# Prüfen ob ne bestimmte Zelle in einer Tabelle vorhanden ist



## eierfeile (4. Dezember 2003)

Hallo,
ich bastle grad an nem VBA-Code in Word. Jetzt würde ich gern verschieden Tabellen in Word durchsucheen und dieses untersuchen ob eine bestimmte Zelle vorhanden ist. So:
nam1neu = ActiveDocument.Tables(x).Cell(2, 1)

Das klappt bei 200 Tabellen einwandfrei bloß bei 2en fehlt diese bestimmte Zelle und bricht daher ab. Das soll er nicht.
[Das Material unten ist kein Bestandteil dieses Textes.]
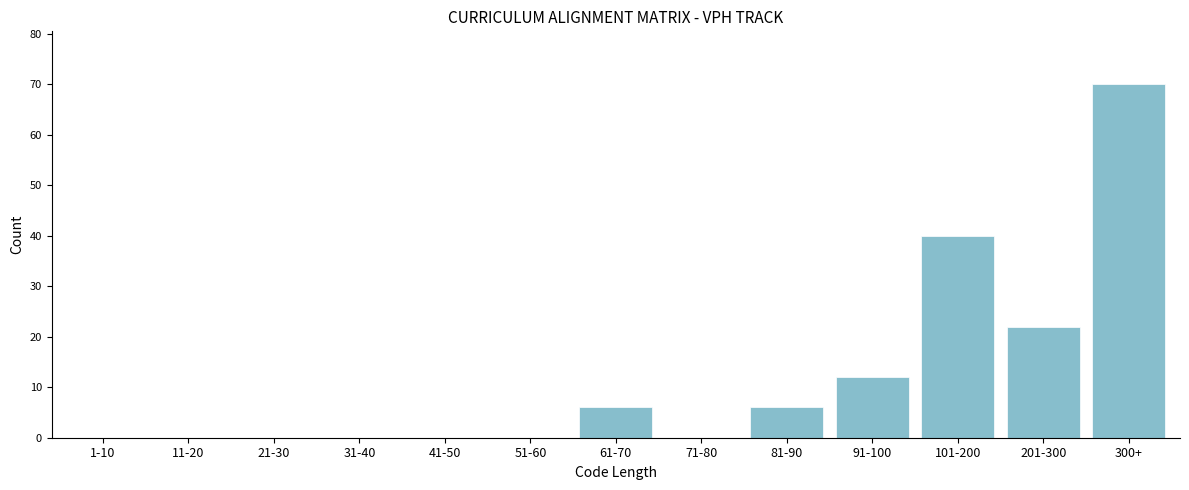

Reading left to right, transcribe all the data shown in this chart.

1-10=0	11-20=0	21-30=0	31-40=0	41-50=0	51-60=0	61-70=6	71-80=0	81-90=6	91-100=12	101-200=40	201-300=22	300+=70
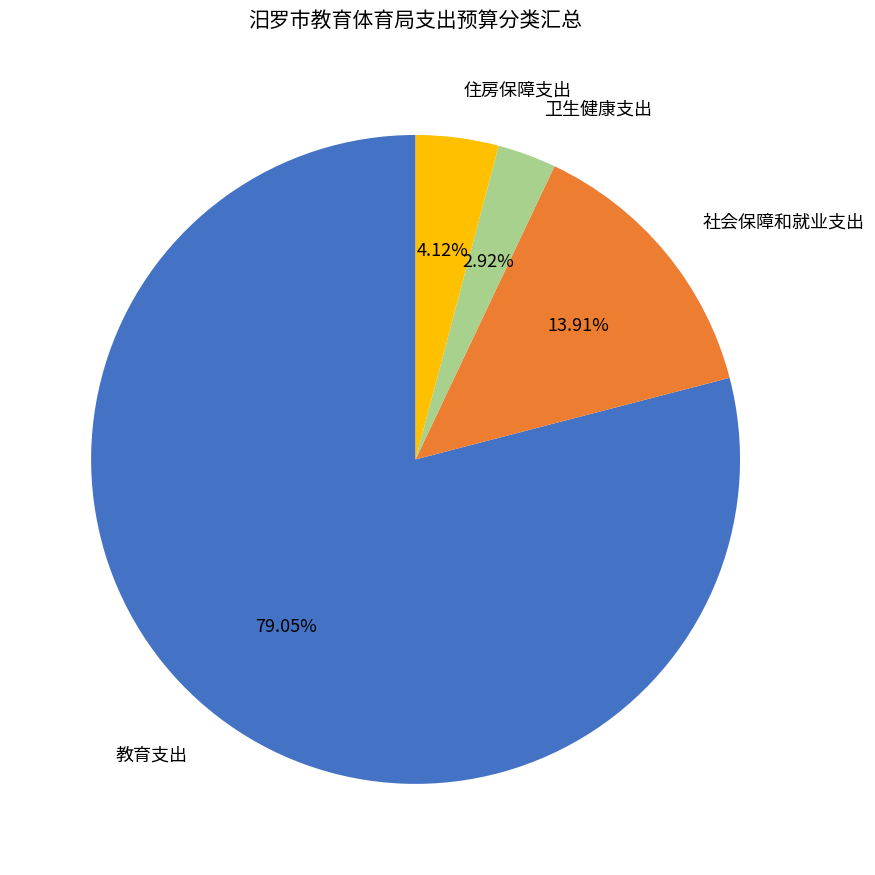

Is there a majority slice in this chart?

Yes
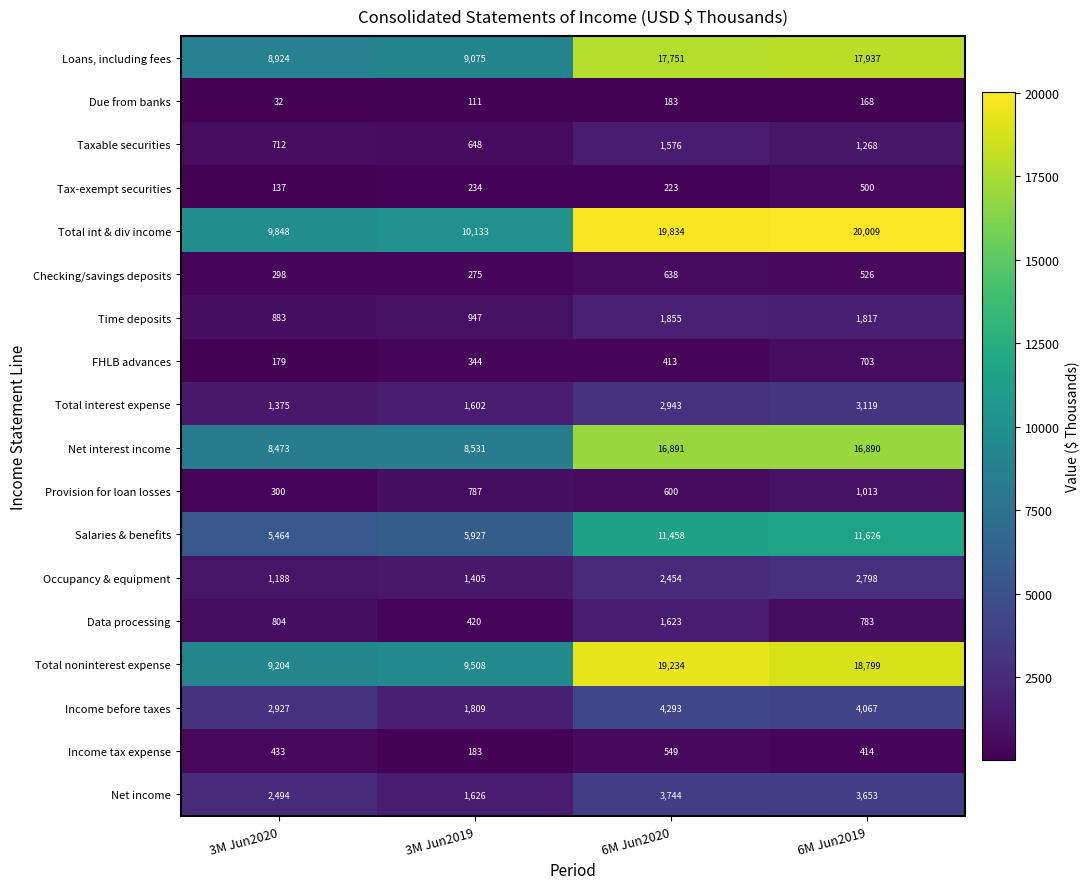

The Total noninterest expense series shows 9508 at 3M Jun2019. True or false?

True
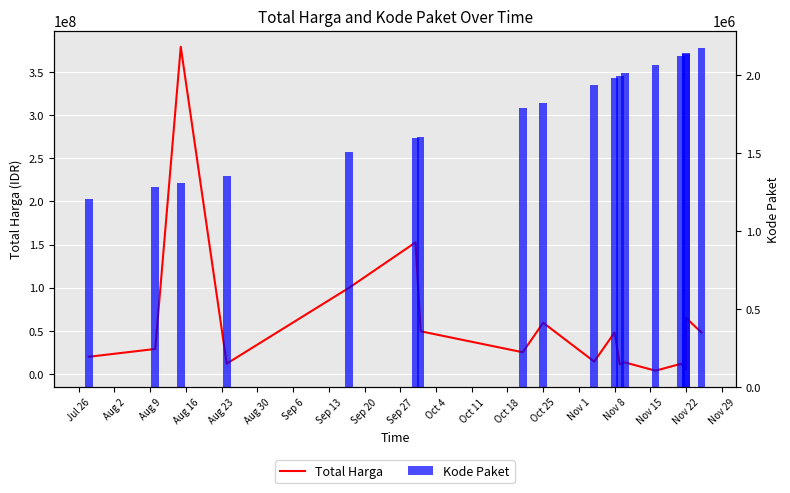

Which series has the largest total across all categories?

Total Harga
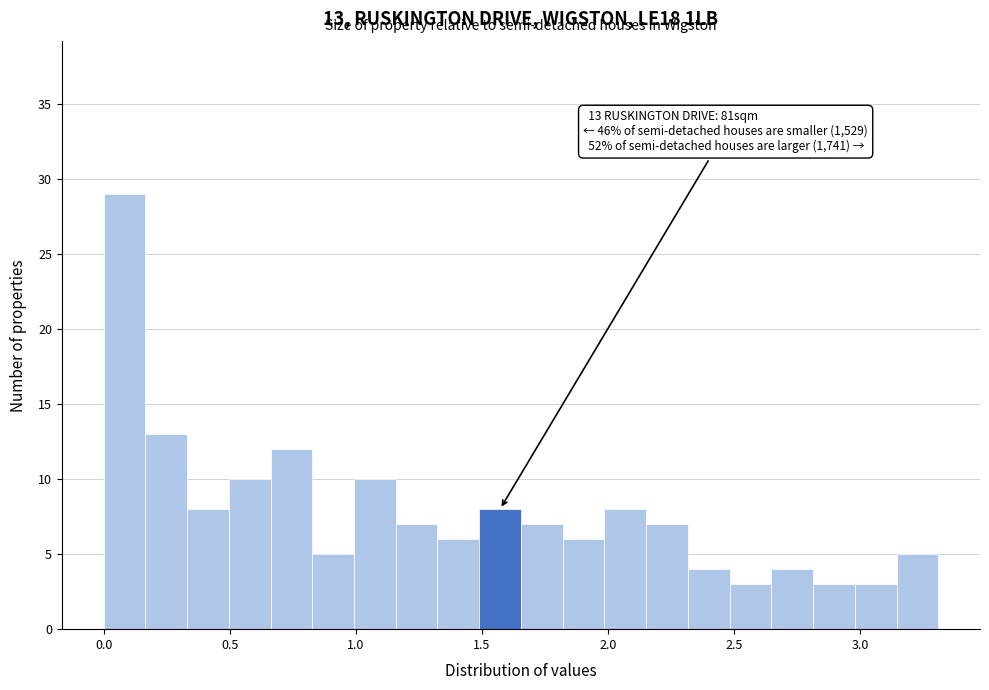

Read against the x-axis, roughly where is the centre of the tallest bar?

0.10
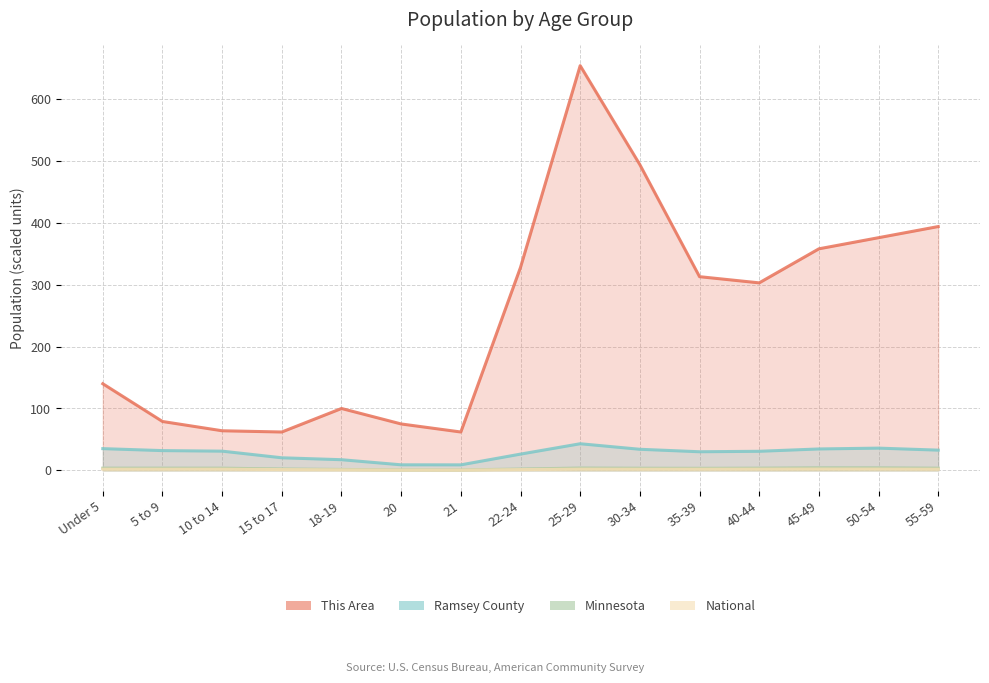

What is the smallest value displayed?

0.4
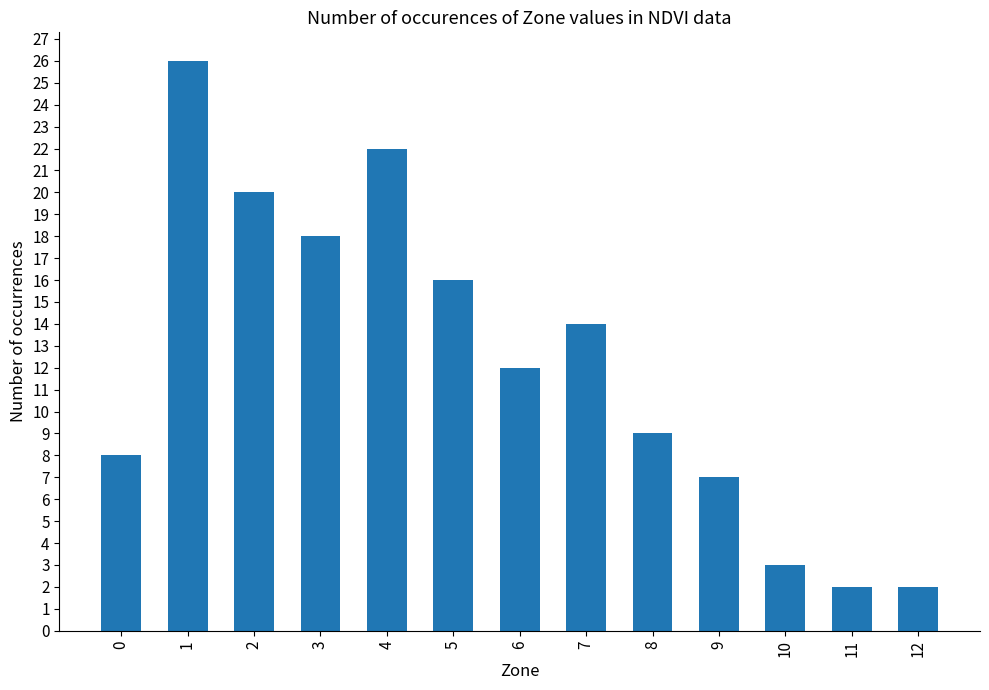

Between 6 and 12, which is larger?

6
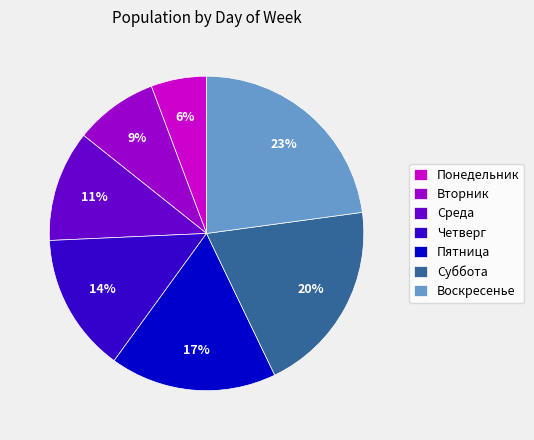

Approximately how many times larger is the value at Понедельник compared to Вторник?

0.7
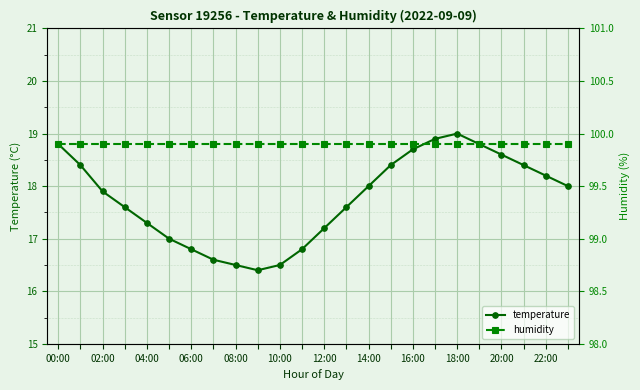

True or false: temperature has a value of 6.6 at 18:00.

False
Wie kann ich prüfen ob diese bestimmte Zelle vorhanden ist und wenn nicht soll er einfach zu nachsten Tabelle gehen (x+1). 

Dank + Gruß,
eierfeile


----------



## Nirraven (4. Dezember 2003)

Naja, wenn er den Fehler ausgibt, ist es ja (mal als beispiel) Laufzeitfehler: '589'

Dann kannst du an der entsprechenden stelle einfach ein
On Error Resume next
If Err = 589 then goto WasTunBeiFehler

einbauen

Dort kannst du ihm dann sagen er soll die nächste Tabelle nehmen... so mein Vorschlag.

Nir


----------